City University Malaysia
- Logo of City University Malaysia
- Former names: City University College of Science and Technology
- Type: Private university
- Established: 1984
- Chairman: Mohd Sham Mohd Sani
- Vice-Chancellor: Prof. Dr. Rosnizah Bt Shaari
- Students: 7,500
- Location: Menara City U, No. 8, Jalan 51A/223, 46100, Petaling Jaya, Selangor, Malaysia
- Website: city.edu.my

= City University Malaysia =

University in Selangor, Malaysia

City University Malaysia is a private university in Petaling Jaya, Selangor, Malaysia.

Established in April 1984, City University Malaysia was founded by a group of scholars. Originally known as Petaling Jaya Community College. the university attained full university status in 2016.

The university, alongside City University Press, are subsidiaries of U.C.I. Education Sdn. Bhd. City University Press publishes the CUeJAR, an e-journal.
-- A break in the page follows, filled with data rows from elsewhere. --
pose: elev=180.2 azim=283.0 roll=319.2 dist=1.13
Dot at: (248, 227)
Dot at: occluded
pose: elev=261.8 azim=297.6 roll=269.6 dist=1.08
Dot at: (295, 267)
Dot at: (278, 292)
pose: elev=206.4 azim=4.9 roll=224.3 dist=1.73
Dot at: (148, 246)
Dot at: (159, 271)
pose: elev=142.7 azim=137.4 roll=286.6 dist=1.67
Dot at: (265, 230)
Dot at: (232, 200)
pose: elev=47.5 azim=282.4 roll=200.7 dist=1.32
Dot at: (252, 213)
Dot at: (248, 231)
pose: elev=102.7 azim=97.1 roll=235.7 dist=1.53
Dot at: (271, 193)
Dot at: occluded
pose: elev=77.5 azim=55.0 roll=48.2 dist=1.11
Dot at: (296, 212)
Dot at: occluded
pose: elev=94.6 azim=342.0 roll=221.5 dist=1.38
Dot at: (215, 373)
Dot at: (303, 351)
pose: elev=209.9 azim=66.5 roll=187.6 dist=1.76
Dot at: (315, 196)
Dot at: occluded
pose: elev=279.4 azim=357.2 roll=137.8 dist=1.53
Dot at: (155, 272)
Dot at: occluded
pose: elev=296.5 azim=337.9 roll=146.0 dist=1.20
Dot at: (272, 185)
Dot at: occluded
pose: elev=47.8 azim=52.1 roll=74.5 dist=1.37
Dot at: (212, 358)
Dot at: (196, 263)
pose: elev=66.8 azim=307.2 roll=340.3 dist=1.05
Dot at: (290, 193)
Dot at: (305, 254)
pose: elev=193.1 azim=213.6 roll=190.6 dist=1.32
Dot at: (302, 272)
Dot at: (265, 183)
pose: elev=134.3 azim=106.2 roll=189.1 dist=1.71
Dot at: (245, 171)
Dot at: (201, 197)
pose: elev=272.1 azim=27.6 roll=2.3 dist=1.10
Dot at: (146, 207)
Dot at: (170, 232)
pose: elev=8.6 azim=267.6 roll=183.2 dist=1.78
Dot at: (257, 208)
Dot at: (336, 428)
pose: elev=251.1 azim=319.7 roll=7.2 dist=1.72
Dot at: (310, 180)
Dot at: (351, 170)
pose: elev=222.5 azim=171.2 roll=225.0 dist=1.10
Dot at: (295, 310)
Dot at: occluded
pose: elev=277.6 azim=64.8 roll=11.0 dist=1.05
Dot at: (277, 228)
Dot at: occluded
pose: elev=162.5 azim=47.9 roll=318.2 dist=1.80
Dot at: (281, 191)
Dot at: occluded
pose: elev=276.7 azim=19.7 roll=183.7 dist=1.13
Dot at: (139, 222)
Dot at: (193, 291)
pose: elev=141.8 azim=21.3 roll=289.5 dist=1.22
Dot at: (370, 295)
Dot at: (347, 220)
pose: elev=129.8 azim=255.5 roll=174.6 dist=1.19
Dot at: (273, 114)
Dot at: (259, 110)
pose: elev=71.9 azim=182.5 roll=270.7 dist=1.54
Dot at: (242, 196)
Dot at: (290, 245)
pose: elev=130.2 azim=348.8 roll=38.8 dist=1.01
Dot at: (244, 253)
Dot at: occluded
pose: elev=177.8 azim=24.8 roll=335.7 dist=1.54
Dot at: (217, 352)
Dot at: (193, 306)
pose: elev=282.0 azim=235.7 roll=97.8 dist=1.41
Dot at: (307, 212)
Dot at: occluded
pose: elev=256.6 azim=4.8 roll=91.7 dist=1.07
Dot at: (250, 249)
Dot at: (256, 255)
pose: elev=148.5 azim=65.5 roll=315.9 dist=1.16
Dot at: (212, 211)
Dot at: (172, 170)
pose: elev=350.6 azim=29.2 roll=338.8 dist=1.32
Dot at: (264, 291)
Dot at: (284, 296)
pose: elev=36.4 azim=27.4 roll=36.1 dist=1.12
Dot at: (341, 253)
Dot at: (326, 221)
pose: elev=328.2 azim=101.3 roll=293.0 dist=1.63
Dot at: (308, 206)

As a research university, the university offers five doctoral programs in the fields of business (PhD & DBA), information technology (PhD), design (PhD), and education (PhD & EdD).

City University Malaysia has four campuses across Malaysia, located in Petaling Jaya, Cyberjaya, Johor Bahru, and Kota Kinabalu.

The university has international students constituting over 47% of the student population, drawn from over 70 nations.

Under a Sino-Malaysian bilateral agreement in 2009, City University Malaysia degree programmes are acknowledged by the Chinese Ministry of Education.